§ **TASK REQUIREMENTS**: Each line of the entries below that holds "challenge" is needed, copied in full.

§ **INFORMATION**:
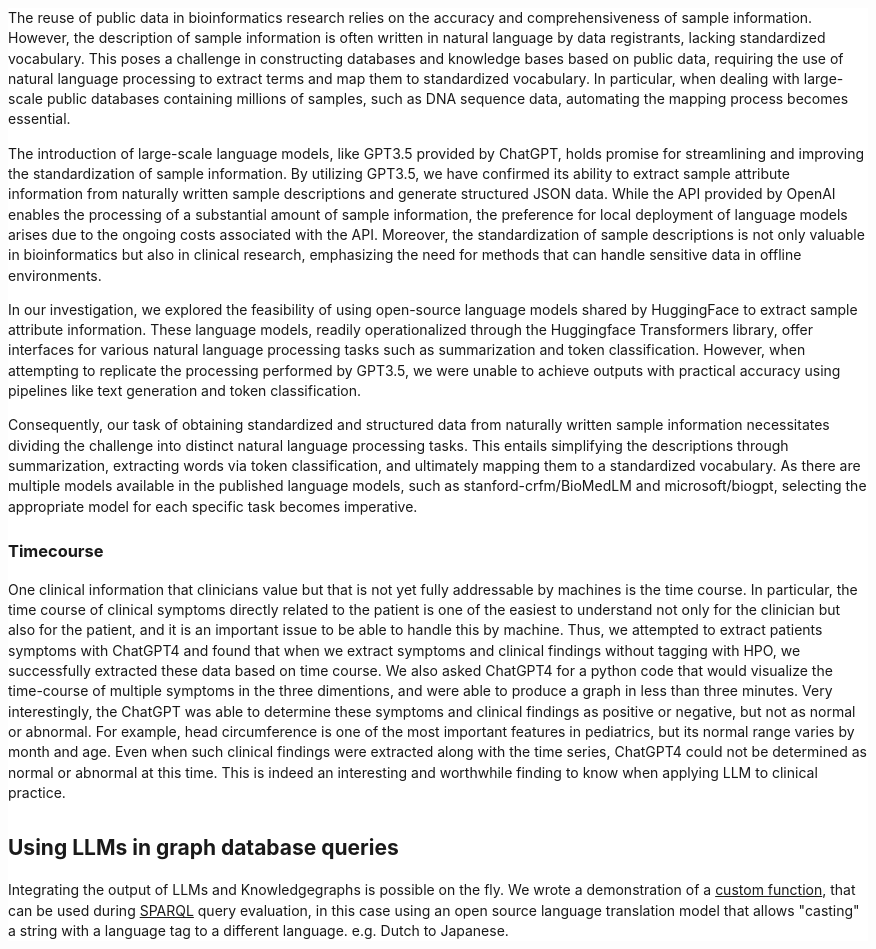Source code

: The reuse of public data in bioinformatics research relies on the accuracy and comprehensiveness of sample information. However, the description of sample information is often written in natural language by data registrants, lacking standardized vocabulary. This poses a challenge in constructing databases and knowledge bases based on public data, requiring the use of natural language processing to extract terms and map them to standardized vocabulary. In particular, when dealing with large-scale public databases containing millions of samples, such as DNA sequence data, automating the mapping process becomes essential.

The introduction of large-scale language models, like GPT3.5 provided by ChatGPT, holds promise for streamlining and improving the standardization of sample information. By utilizing GPT3.5, we have confirmed its ability to extract sample attribute information from naturally written sample descriptions and generate structured JSON data. While the API provided by OpenAI enables the processing of a substantial amount of sample information, the preference for local deployment of language models arises due to the ongoing costs associated with the API. Moreover, the standardization of sample descriptions is not only valuable in bioinformatics but also in clinical research, emphasizing the need for methods that can handle sensitive data in offline environments.

In our investigation, we explored the feasibility of using open-source language models shared by HuggingFace to extract sample attribute information. These language models, readily operationalized through the Huggingface Transformers library, offer interfaces for various natural language processing tasks such as summarization and token classification. However, when attempting to replicate the processing performed by GPT3.5, we were unable to achieve outputs with practical accuracy using pipelines like text generation and token classification.

Consequently, our task of obtaining standardized and structured data from naturally written sample information necessitates dividing the challenge into distinct natural language processing tasks. This entails simplifying the descriptions through summarization, extracting words via token classification, and ultimately mapping them to a standardized vocabulary. As there are multiple models available in the published language models, such as stanford-crfm/BioMedLM and microsoft/biogpt, selecting the appropriate model for each specific task becomes imperative.

### Timecourse 
One clinical information that clinicians value but that is not yet fully addressable by machines is the time course. In particular, the time course of clinical symptoms directly related to the patient is one of the easiest to understand not only for the clinician but also for the patient, and it is an important issue to be able to handle this by machine. Thus, we attempted to extract patients symptoms with ChatGPT4 and found that when we extract symptoms and clinical findings without tagging with HPO, we successfully extracted these data based on time course. We also asked ChatGPT4 for a python code that would visualize the time-course of multiple symptoms in the three dimentions, and were able to produce a graph in less than three minutes.
Very interestingly, the ChatGPT was able to determine these symptoms and clinical findings as positive or negative, but not as normal or abnormal. For example, head circumference is one of the most important features in pediatrics, but its normal range varies by month and age. Even when such clinical findings were extracted along with the time series, ChatGPT4 could not be determined as normal or abnormal at this time. This is indeed an interesting and worthwhile finding to know when applying LLM to clinical practice.


## Using LLMs in graph database queries 

Integrating the output of LLMs and Knowledgegraphs is possible on the fly. We wrote a demonstration of a [custom function](https://github.com/JervenBolleman/libretranslate-rdf4j), that can be used during [SPARQL](https://www.w3.org/TR/sparql11-query/) query evaluation, in this case using an open source language translation model that allows "casting" a string with a language tag to a different language. e.g. Dutch to Japanese.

§ **PROBLEM SOLUTION**:
: The reuse of public data in bioinformatics research relies on the accuracy and comprehensiveness of sample information. However, the description of sample information is often written in natural language by data registrants, lacking standardized vocabulary. This poses a challenge in constructing databases and knowledge bases based on public data, requiring the use of natural language processing to extract terms and map them to standardized vocabulary. In particular, when dealing with large-scale public databases containing millions of samples, such as DNA sequence data, automating the mapping process becomes essential.
Consequently, our task of obtaining standardized and structured data from naturally written sample information necessitates dividing the challenge into distinct natural language processing tasks. This entails simplifying the descriptions through summarization, extracting words via token classification, and ultimately mapping them to a standardized vocabulary. As there are multiple models available in the published language models, such as stanford-crfm/BioMedLM and microsoft/biogpt, selecting the appropriate model for each specific task becomes imperative.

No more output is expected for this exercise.